- **What you need to do**: Repeat the records below exactly from the line containing "Family history and genetics" to the line containing "As you can see from the list of", taking in both of those lines. Drop the pictures.

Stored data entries
☆ ☆ ☆

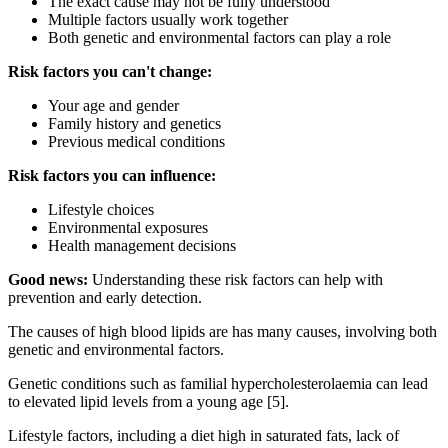
The exact cause may not be fully understood
Multiple factors usually work together
Both genetic and environmental factors can play a role
Risk factors you can't change:
Your age and gender
Family history and genetics
Previous medical conditions
Risk factors you can influence:
Lifestyle choices
Environmental exposures
Health management decisions
Good news:
Understanding these risk factors can help with
prevention and early detection.
The causes of high blood lipids are has many causes, involving both
genetic and environmental factors.
Genetic conditions such as familial hypercholesterolaemia can lead
to elevated lipid levels from a young age [5].
Lifestyle factors, including a diet high in saturated fats, lack of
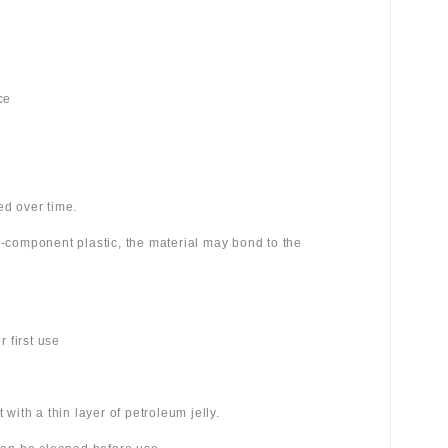
ce
ed over time.
wo-component plastic, the material may bond to the
 first use
 with a thin layer of petroleum jelly.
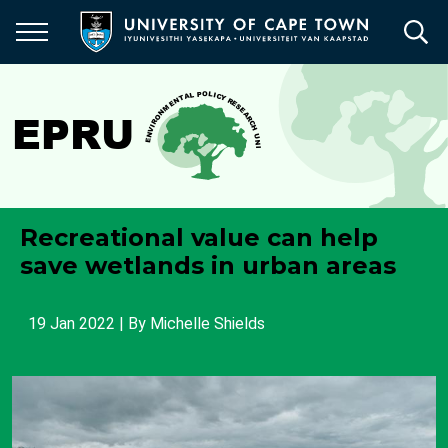
Skip
to
main
content
Recreational value can help
save wetlands in urban areas
19 Jan 2022
| By
Michelle Shields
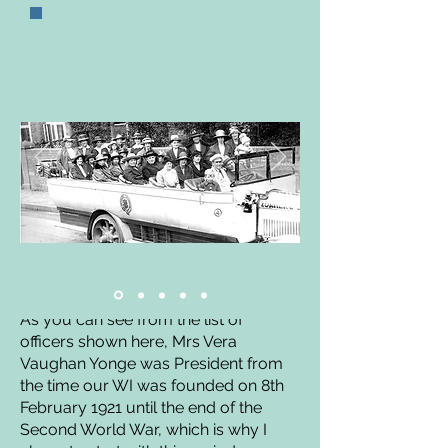
A Short History of our
Branch 1921/45
by Cathy Matthews
As you can see from the list of
officers shown here, Mrs Vera
Vaughan Yonge was President from
the time our WI was founded on 8th
February 1921 until the end of the
Second World War, which is why I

☆ ☆ ☆

- **Answer below**:
Family history and genetics
Previous medical conditions
Risk factors you can influence:
Lifestyle choices
Environmental exposures
Health management decisions
Good news:
Understanding these risk factors can help with
prevention and early detection.
The causes of high blood lipids are has many causes, involving both
genetic and environmental factors.
Genetic conditions such as familial hypercholesterolaemia can lead
to elevated lipid levels from a young age [5].
Lifestyle factors, including a diet high in saturated fats, lack of
ce
ed over time.
wo-component plastic, the material may bond to the
 first use
 with a thin layer of petroleum jelly.
Skip
to
main
content
Recreational value can help
save wetlands in urban areas
19 Jan 2022
| By
Michelle Shields
A Short History of our
Branch 1921/45
by Cathy Matthews
As you can see from the list of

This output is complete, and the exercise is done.